PROBLEM TO SOLVE
From the first line of the records below through the line with "2.1. Modelling", output each line exactly; skip the pictures.

##### MATERIAL TO PROCESS #####

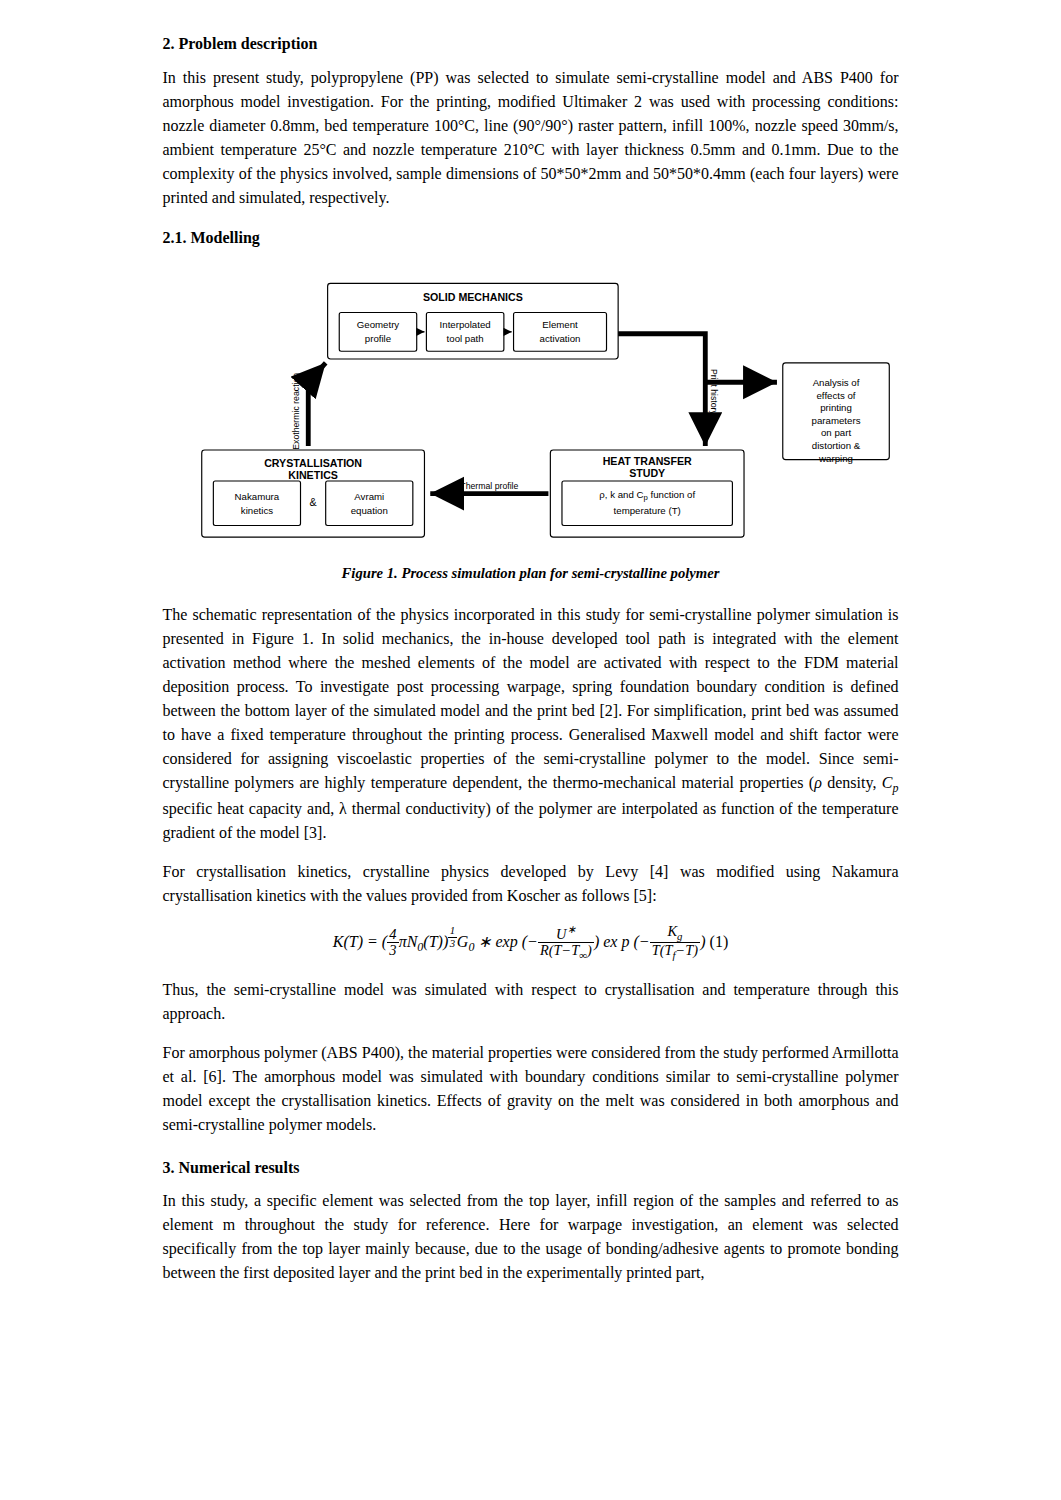2. Problem description
In this present study, polypropylene (PP) was selected to simulate semi-crystalline model and ABS P400 for amorphous model investigation. For the printing, modified Ultimaker 2 was used with processing conditions: nozzle diameter 0.8mm, bed temperature 100°C, line (90°/90°) raster pattern, infill 100%, nozzle speed 30mm/s, ambient temperature 25°C and nozzle temperature 210°C with layer thickness 0.5mm and 0.1mm. Due to the complexity of the physics involved, sample dimensions of 50*50*2mm and 50*50*0.4mm (each four layers) were printed and simulated, respectively.
2.1. Modelling
SOLID MECHANICS Geometry profile Interpolated tool path Element activation CRYSTALLISATION KINETICS Nakamura kinetics & Avrami equation HEAT TRANSFER STUDY ρ, k and Cp function of temperature (T) Analysis of effects of printing parameters on part distortion & warping Print history Exothermic reaction Thermal profile
Figure 1. Process simulation plan for semi-crystalline polymer
The schematic representation of the physics incorporated in this study for semi-crystalline polymer simulation is presented in Figure 1. In solid mechanics, the in-house developed tool path is integrated with the element activation method where the meshed elements of the model are activated with respect to the FDM material deposition process. To investigate post processing warpage, spring foundation boundary condition is defined between the bottom layer of the simulated model and the print bed [2]. For simplification, print bed was assumed to have a fixed temperature throughout the printing process. Generalised Maxwell model and shift factor were considered for assigning viscoelastic properties of the semi-crystalline polymer to the model. Since semi-crystalline polymers are highly temperature dependent, the thermo-mechanical material properties (ρ density, Cp specific heat capacity and, λ thermal conductivity) of the polymer are interpolated as function of the temperature gradient of the model [3].
For crystallisation kinetics, crystalline physics developed by Levy [4] was modified using Nakamura crystallisation kinetics with the values provided from Koscher as follows [5]:
K(T) = (43πN0(T))13G0 ∗ exp (−U∗R(T−T∞)) ex p (−Kg T(Tf−T)) (1)
Thus, the semi-crystalline model was simulated with respect to crystallisation and temperature through this approach.
For amorphous polymer (ABS P400), the material properties were considered from the study performed Armillotta et al. [6]. The amorphous model was simulated with boundary conditions similar to semi-crystalline polymer model except the crystallisation kinetics. Effects of gravity on the melt was considered in both amorphous and semi-crystalline polymer models.
3. Numerical results
In this study, a specific element was selected from the top layer, infill region of the samples and referred to as element m throughout the study for reference. Here for warpage investigation, an element was selected specifically from the top layer mainly because, due to the usage of bonding/adhesive agents to promote bonding between the first deposited layer and the print bed in the experimentally printed part,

#####

SOLUTION TO THE PROBLEM
2. Problem description
In this present study, polypropylene (PP) was selected to simulate semi-crystalline model and ABS P400 for amorphous model investigation. For the printing, modified Ultimaker 2 was used with processing conditions: nozzle diameter 0.8mm, bed temperature 100°C, line (90°/90°) raster pattern, infill 100%, nozzle speed 30mm/s, ambient temperature 25°C and nozzle temperature 210°C with layer thickness 0.5mm and 0.1mm. Due to the complexity of the physics involved, sample dimensions of 50*50*2mm and 50*50*0.4mm (each four layers) were printed and simulated, respectively.
2.1. Modelling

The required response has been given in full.